In broodsmeersels zoals halvarine en (dieet)margarine, zitten de goede onverzadigde vetten. Deze vetten heb je nodig, omdat ze energie en vetoplosbare vitamines leveren. (Room)boter bevat juist meer de slechte verzadigde vetten. Als je je brood smeert met (dieet)margarine of halvarine krijg je dus de goede vetten binnen. Bovendien bevatten alle broodsmeersels de vetoplosbare vitamines A en D, die in weinig andere producten voorkomen. Broodsmeersels en bereidingsvetten zijn daarmee de belangrijkste bron van deze vitamines. Wil je echt geen boter op je brood, voeg dan wat extra vloeibare margarine toe als je de warme maaltijd bereidt. 

Wat betekent de aanduiding 'light'?
Volgens de Warenwet betekent de aanduiding "light" op een product, dat het product tenminste 33% minder vet, koolhydraten of calorieën bevat dan gebruikelijk is voor dat product. Voor de juiste informatie bekijk je de voedingswaardedeclaratie op de verpakkingen. Bij gebruik van de term "light" is voedingswaardedeclaratie verplicht.

Wat is het verschil tussen dieetmargarine/halvarine en light margarine/halvarine? 
De aanduiding 'dieet' op een product geeft aan dat het vet in het product voor tenminste 50% uit meervoudig onverzadigde vetzuren bestaat, zoals linol- en linoleenzuur. Dit zijn vetzuren die beschermen tegen hart - en vaatziekten. 'Dieet' slaat in deze context op het dieet bij hart- en vaatziekten, waarin deze onverzadigde vetten een grote rol spelen. De aanduiding 'light' betekent dat een product 33% minder vet, koolhydraten of calorieën bevat.

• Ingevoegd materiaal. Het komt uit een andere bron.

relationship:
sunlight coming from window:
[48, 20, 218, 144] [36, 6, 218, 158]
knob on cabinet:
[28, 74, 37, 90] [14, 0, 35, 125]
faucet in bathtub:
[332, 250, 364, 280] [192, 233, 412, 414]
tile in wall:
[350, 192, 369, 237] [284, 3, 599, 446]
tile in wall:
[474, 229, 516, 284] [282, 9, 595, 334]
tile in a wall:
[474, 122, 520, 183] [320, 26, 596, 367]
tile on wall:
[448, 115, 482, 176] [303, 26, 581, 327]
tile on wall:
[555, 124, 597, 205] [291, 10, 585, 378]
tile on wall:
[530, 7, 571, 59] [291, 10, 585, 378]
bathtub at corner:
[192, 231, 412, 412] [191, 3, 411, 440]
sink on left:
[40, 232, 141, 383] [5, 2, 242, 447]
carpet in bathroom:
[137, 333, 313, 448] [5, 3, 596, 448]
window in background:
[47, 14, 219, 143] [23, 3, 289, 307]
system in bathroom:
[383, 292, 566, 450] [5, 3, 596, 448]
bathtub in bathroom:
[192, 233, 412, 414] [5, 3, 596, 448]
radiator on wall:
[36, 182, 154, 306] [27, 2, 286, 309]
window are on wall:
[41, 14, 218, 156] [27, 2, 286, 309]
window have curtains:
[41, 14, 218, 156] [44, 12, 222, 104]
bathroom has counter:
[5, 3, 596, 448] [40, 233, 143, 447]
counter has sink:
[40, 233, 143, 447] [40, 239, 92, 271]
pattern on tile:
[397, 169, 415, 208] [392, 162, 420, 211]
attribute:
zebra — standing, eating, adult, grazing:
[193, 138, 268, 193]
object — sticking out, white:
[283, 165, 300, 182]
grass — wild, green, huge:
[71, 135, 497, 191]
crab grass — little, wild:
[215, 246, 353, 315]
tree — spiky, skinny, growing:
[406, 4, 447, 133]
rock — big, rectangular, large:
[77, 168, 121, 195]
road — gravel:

Wat betekent het plusgetal van kaas?​
Het plusgetal geeft het vetgehalte van een kaas aan. Zo zijn de volgende aanduidingen mogelijk: magere(e), 10+, 15+, 20+, 25+, 30+, 35+, 40+, 45+, 48+, 50+ en 60+. Het plusgetal is berekend op de droge stof van de kaas. De droge stof bevat naast vet ook eiwitten en vitamines en mineralen. Wanneer het vetgehalte lager is, dan is het gehalte van de andere stoffen hoger. Naast de droge stof bevat kaas water, dit gehalte kan variëren omdat kaas iets indroogt tijdens het rijpen.​


Wat doen voedingsvezels?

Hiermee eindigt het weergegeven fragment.